Materials and methods: The study included 71 individuals 30 men with T1DM and 41 clinically healthy men serving as a control group. A detailed medical history related to disease duration, type of insulin administered, total daily insulin dose (TDI), insulin dose per kilogram (dose/kg) was taken. Anthropometric measurements of weight (kg), height (cm), were performed on all participants, body mass index (kg/m2) (BMI) was calculated. Basal levels of luteinizing hormone (LH), follicle-stimulating hormone (FSH), estradiol (E2), testosterone (T), sex hormone binding globulin (SHBG), dehydroepiandrosterone sulfate (DHEA-S), thyroid stimulating hormone (TSH), serum prolactin (Prl), were studied. Free androgen index (FAI), calculated free testosterone (cFT) and bioavailable testosterone (BioT) were calculated.
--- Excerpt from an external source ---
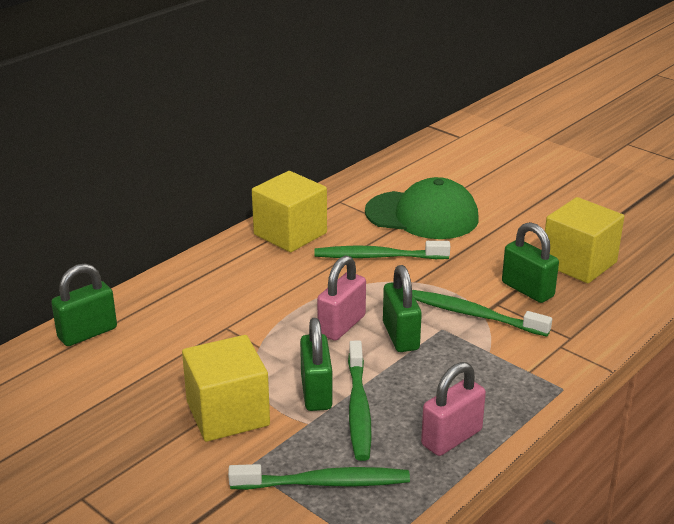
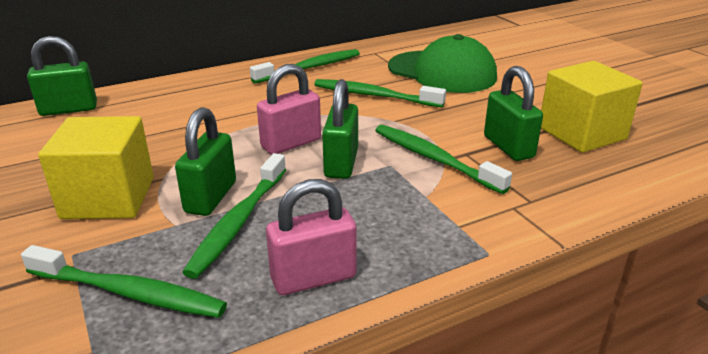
camera: 20 degrees right, 0 degrees up
yellow cube [252,171,327,252] -> green toothbrush [250,49,360,84]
Biochemical studies included levels of total protein (TPROT), albumin (ALB) and creatinine (CREA), fasting blood glucose (FBG), glycated hemoglobin (HbA1C) and microalbuminuria (U-ALB)
Results: The mean age of the studied men was 31.72±6.05 years and the mean BMI was 24.87±6.03 kg/m2 and no statistically significant difference was found between the groups (P = 0.944, P = 0.537 respectively). All participants had normal levels of total protein and albumin in the absence of statistically significant differences between the examined men (P = 0.188, P = 0.600, respectively). As expected, HbA1C and fasting blood glucose levels were higher in men with T1DM compared to healthy controls (P = 0,000, respectively). Men with T1DM had statistically significantly higher SHBG levels (P = 0.000) and lower FAI levels compared to controls (P = 0.004). Lower levels of BioT compared to the control group were detected in the DM1 group, but without reaching a statistically significant difference (P = 0.071). There were no significant differences in the levels of LH, FSH, LH / FSH, E2, T and cFT in the two groups of men (P = 0.126, P = 0.553, P = 0.284, P = 0.900, P = 0.101, P = 0.465, respectively). All participants had euthyroid function and normoprolactinaemia.
Conclusions: Men with T1DM of active reproductive age had comparable with healthy controls levels of androgens and no presence of hypogondism.